■ SUPPLIED INFORMATION

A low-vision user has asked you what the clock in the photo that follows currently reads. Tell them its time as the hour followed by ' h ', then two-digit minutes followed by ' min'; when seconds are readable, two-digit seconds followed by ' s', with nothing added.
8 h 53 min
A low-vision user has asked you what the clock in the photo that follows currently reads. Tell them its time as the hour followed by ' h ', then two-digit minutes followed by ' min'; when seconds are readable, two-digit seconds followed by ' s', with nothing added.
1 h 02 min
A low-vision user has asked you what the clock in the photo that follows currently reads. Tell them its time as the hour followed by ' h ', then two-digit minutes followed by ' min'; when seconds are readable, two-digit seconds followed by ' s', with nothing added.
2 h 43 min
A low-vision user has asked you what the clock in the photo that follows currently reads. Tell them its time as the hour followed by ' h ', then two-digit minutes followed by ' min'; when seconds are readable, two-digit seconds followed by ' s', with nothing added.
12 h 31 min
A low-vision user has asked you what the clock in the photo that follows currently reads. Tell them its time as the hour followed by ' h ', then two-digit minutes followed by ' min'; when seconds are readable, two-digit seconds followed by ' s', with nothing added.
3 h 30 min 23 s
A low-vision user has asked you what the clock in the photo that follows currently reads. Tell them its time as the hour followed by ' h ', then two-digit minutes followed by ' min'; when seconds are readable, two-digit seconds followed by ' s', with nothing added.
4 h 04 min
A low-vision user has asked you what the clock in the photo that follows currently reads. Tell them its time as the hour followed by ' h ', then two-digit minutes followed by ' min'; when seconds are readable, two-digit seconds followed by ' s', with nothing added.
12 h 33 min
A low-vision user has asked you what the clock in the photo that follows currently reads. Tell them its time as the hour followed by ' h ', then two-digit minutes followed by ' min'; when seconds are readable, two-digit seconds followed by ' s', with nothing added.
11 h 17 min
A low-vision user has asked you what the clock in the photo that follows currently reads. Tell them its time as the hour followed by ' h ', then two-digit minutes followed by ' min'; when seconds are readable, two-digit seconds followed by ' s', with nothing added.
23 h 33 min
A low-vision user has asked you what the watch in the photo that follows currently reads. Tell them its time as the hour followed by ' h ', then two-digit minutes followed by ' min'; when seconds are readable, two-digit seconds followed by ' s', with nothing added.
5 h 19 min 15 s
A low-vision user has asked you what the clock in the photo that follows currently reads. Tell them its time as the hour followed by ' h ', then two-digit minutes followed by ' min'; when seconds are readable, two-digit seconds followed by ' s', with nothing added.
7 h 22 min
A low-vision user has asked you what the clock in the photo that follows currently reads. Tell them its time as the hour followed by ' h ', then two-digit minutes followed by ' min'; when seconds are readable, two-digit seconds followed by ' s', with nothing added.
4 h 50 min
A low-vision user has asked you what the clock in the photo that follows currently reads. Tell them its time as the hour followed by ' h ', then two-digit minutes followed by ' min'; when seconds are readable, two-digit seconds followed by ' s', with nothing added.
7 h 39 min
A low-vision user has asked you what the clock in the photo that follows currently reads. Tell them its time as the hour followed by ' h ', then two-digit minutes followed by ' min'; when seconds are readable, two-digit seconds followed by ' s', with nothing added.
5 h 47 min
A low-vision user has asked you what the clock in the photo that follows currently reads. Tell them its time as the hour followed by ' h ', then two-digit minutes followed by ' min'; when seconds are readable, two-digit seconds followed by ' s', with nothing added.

■ OBJECTIVE
State how many lines of the records above contain the string "watch". Case counts, so give only the number.

■ SOLUTION
1